Bryan Johnson has already made headlines for timing his nighttime erections, injecting Botox into his manhood, and microdosing Cialis as part of what he calls a “longevity protocol.”
Now the 47-year-old tech entrepreneur and self-appointed human guinea pig has a new data point to report. In a post that has since racked up over 700,000 views on X, Johnson disclosed the results of what he described as the most rigorously documented psilocybin experiment ever conducted on a human subject, that human subject being himself.
The headline finding was straight: “Two doses of magic mushrooms degraded my sp**m count from the 99.6th percentile to the 77.7th.”
Johnson had been investigating whether psilocybin could serve as a longevity therapy. By his own assessment, the answer appears to be yes, with a notable asterisk attached. The experiment involved two doses, a 25mg first dose followed by a 28mg second dose, and his related markers took a measurable hit at both checkpoints.
Three days after the second dose, the numbers told a stark story. Motility had dropped by 51 percent, total motile count had fallen by 52 percent, and normal morphology had decreased by 50 percent. Total count, by contrast, barely moved, falling just 2 percent. At the 20-day mark, the picture shifted in an unexpected direction.
Motility had largely recovered, landing within 2 percent of his pre-psilocybin baseline. However, total count had now declined by 38 percent, a delayed effect that dragged the total motile count down to 39 percent below baseline despite the motility recovery.
Johnson pointed to a hormonal explanation for part of the disruption. While his total serum testosterone rose by 30 percent in the days following his second dose, his sex hormone-binding globulin (SHBG) surged by 37 percent.
Since SHBG binds to testosterone and reduces how much of it the body can actually use, his free testosterone, the biologically active portion, dropped by 24 percent and 23 percent at the three-day and 20-day marks respectively.

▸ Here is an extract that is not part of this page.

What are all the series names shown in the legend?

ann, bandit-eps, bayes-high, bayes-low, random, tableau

Social media commenters offered their own theories on the mechanism. Biohacker and X user Mitohacker pointed to an earlier observation: “The free testosterone drop is what matters here. SHBG up 37% while total T rose 30%, but his December data showed estradiol tripling after the first session. Elevated estradiol drives hepatic SHBG production, which is the more likely explanation than direct…”

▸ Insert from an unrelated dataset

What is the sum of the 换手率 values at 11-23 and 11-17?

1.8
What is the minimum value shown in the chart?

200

Another commenter, Colby Serpa, suggested the temporary down-regulation of 5-HT2A receptors could be a factor, along with downstream estrogenic effects from other serotonin pathways: “5HT1A can modulate prolactin as well. Likely concurrent variables.”
Johnson himself offered a potential biological mechanism in his post, noting that human sp*rm express multiple serotonin receptors, including 5-HT2A, and that psilocybin binds to that receptor with high affinity.

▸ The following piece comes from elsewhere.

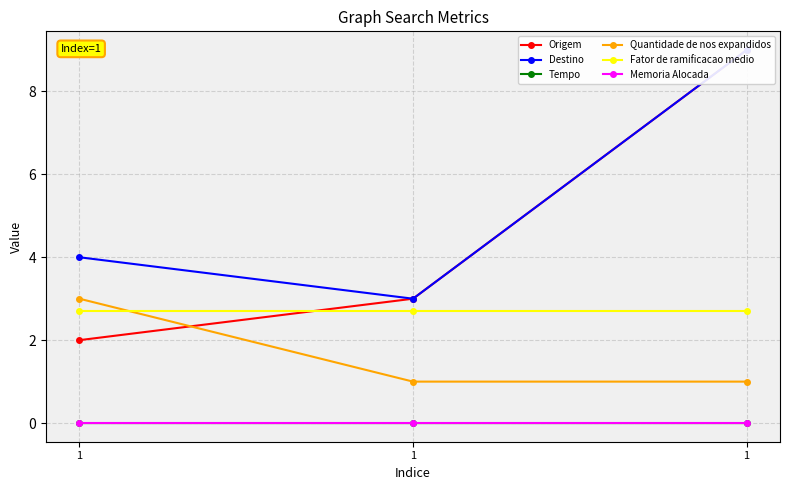

What is the value of the Quantidade de nos expandidos point at the 2nd from the left?

3.0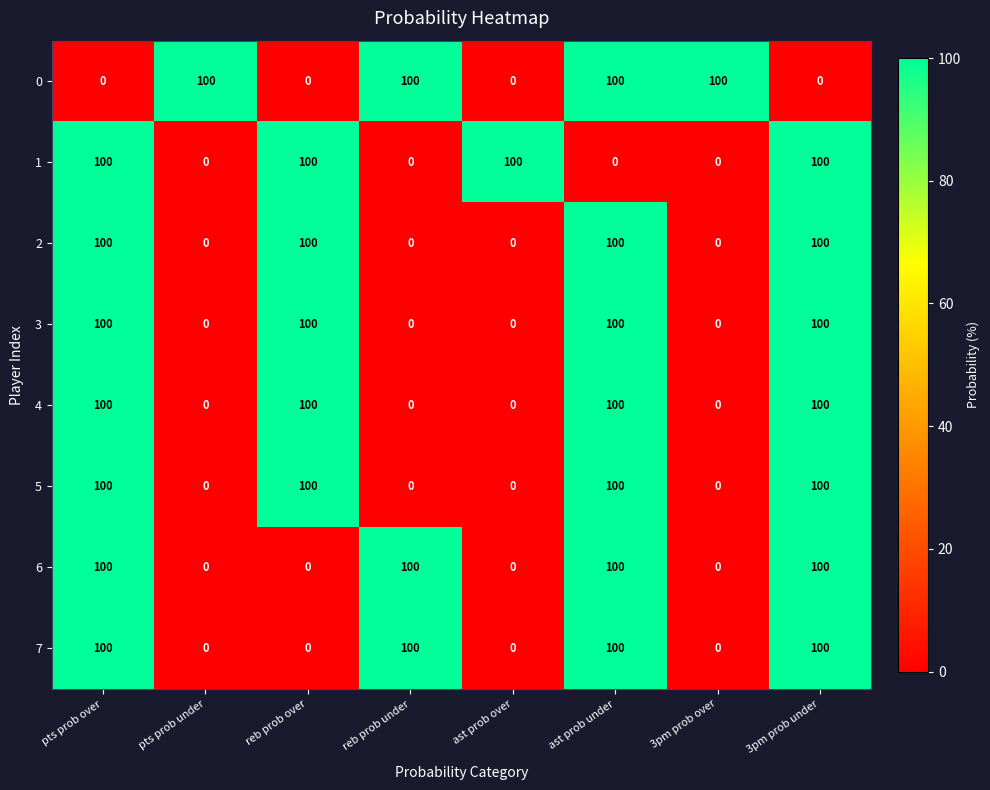

Is the value of 2 at ast prob under greater than the value of 1 at reb prob under?

Yes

He acknowledged that while general evidence exists for psychoactive compounds influencing fertility markers via the hypothalamic-pituitary-adrenal axis, there is no published human clinical study specifically linking psilocybin to diminished male fertility. “This is a first-in-human observation,” he wrote.
Not everyone on X was ready to file this under groundbreaking science. User alramina offered a pointed critique: “n=1 self-experimentation posted as ‘first-in-human observation’ is doing an enormous amount of heavy lifting. You went from elite sp*rm count to still-above-average sp*rm count on a two-data-point trendline with zero controls, and the framing implies clinical significance.”
Thomas Carlson echoed the concern about confounding variables: “Unless you live in a bubble there are confounding variables. So many other factors like sun exposure, body temperature, solar EMR, subclinical viral insult, or even an overly aggressive jerkoff session could have played a role in the state of your sp*rm.”
Others were more philosophical about what the data actually meant. User Daedalus asked whether the sp*rm that survived showed superior individual quality, a question Johnson did not address directly.
David Benefield offered a contrarian read: “What if the mushrooms make it so the weaker sp*rm can’t make it through, effectively pruning the less evolutionarily advantageous sp*rm, while making aggregate numbers look less appealing?”
Michael Stan found reason for appreciation in the disclosure itself: “I appreciate the transparency Bryan. Most people don’t publish data that complicates their own narrative. That takes honesty. What I find interesting is the recovery pattern. The fact that motility normalized but total count stayed suppressed at 20 days tells you something.